WEDDING SUMMIT: From left, Canada's Prime Minister Justin Trudeau, President of the European Council Charles Michel, US President Joe Biden, Japan's Prime Minister Yoshihide Suga, Britain's Prime Minister Boris Johnson, Italy's Prime minister Mario Draghi, France's President Emmanuel Macron, President of the European Commission Ursula von der Leyen and Germany's Chancellor Angela Merkel pose for the family photo at the start of the G7 summit in Carbis Bay, Cornwall on June 11. G7 leaders from Canada, France, Germany, Italy, Japan, the UK and the United States meet this weekend for the first time in nearly two years, for three-day talks in Carbis Bay, Cornwall. (Leon Neal/POOL/AFP/Getty Images/TNS)

Boris Johnson cast the Group of Seven summit as a "gigantic media circus" on Thursday after leaders were paraded before journalists and U.S. President Joe Biden walked arm-in-arm up the beach discussing democracy with France's Emmanuel Macron.

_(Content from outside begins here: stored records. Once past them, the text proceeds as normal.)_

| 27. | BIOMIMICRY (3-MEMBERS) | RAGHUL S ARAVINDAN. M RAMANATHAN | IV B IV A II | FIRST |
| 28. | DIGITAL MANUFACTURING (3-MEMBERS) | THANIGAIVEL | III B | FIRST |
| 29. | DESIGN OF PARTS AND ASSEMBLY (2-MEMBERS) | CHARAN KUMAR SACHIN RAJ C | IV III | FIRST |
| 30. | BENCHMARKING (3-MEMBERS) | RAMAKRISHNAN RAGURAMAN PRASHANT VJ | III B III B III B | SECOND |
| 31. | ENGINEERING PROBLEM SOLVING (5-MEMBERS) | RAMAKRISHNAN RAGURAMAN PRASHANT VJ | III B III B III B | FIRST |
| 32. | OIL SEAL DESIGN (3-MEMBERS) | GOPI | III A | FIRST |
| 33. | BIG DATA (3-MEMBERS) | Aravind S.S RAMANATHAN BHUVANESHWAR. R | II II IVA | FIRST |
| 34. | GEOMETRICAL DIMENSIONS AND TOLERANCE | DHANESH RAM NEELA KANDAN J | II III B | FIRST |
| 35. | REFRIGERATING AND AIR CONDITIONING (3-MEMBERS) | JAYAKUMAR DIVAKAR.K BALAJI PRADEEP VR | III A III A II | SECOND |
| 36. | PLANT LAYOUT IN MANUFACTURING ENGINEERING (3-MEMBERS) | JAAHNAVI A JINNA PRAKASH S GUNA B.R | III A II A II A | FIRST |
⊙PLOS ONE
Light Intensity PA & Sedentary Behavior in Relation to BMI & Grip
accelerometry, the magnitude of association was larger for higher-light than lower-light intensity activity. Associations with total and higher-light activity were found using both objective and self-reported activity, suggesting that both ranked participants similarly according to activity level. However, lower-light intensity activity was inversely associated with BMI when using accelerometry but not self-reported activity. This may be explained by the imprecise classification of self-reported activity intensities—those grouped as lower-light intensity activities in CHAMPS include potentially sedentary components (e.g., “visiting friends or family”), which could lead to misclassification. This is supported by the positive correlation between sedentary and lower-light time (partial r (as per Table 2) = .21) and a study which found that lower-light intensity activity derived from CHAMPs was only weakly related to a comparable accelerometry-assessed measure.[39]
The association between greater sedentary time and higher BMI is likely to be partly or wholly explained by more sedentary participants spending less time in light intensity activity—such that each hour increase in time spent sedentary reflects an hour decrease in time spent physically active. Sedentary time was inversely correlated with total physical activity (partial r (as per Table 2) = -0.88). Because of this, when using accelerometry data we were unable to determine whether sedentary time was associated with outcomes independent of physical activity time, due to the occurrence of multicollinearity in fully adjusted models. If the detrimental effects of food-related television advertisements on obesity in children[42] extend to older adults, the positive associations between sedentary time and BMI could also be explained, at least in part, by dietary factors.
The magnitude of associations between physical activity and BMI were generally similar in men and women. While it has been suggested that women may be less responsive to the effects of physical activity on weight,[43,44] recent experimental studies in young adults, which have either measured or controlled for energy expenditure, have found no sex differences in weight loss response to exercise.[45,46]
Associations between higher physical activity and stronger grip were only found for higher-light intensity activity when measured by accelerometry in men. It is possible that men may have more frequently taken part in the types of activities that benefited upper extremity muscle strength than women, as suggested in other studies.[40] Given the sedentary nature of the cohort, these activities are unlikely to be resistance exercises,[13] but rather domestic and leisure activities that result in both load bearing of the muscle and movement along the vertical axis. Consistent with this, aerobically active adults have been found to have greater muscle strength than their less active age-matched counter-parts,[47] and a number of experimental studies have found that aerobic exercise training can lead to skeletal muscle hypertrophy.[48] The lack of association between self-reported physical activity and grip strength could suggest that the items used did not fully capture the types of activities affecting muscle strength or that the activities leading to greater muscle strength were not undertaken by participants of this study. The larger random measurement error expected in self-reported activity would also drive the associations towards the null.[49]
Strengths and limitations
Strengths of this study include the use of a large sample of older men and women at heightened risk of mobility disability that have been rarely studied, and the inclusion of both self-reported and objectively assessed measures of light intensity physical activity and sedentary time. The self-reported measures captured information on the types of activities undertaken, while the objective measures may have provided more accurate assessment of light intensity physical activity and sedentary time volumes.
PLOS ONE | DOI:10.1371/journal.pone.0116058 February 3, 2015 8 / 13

G7 summits are notorious for anodyne and slightly ridiculous photo opportunities which leave world leaders struggling to seem natural in bizarre contexts - for example meeting another world leader on a small, overcast English beach.

Under grey clouds, British prime minister Johnson, with ruffled blonde hair, and his new wife Carrie, greeted other G7 leaders and their partners on a specially constructed wooden gangway beside the Atlantic.

After the leaders returned for a socially distanced "family photograph", Germany's Angela Merkel urged Johnson ahead, telling him: "You are the leader."

French President Macron held back, making a few remarks to Italian Prime Minister Mario Draghi, before Biden draped his arm around Macron who returned the embrace. They walked smiling, arm-in-arm along the walkway, discussing affairs of state.

The Elysee Palace said Macron and Biden had talked about "how to make democracies more efficient for the middle class and on China said there should be no confrontation but that we should defend our values and interests".

As he opened the summit, Johnson said it would be hugely significant after the "wretched pandemic" and speculated that perhaps leaders could rebuild in "a more gender neutral, a more feminine, way".

Ordering the media to leave the meeting after his initial remarks, Johnson said: "This is meant to be a fireside chat between the great democracies of the world - it's turned into a gigantic media circus in which we have to greet each other several times."

Such was the awkwardness of many of the staged encounters that U.S. first lady Jill Biden quipped: "I feel like we are at a wedding". Johnson, whose recent marriage is his third, said it was like "walking down the aisle".

President Biden urged journalists to go swimming, feigning an order: "Everybody in the water."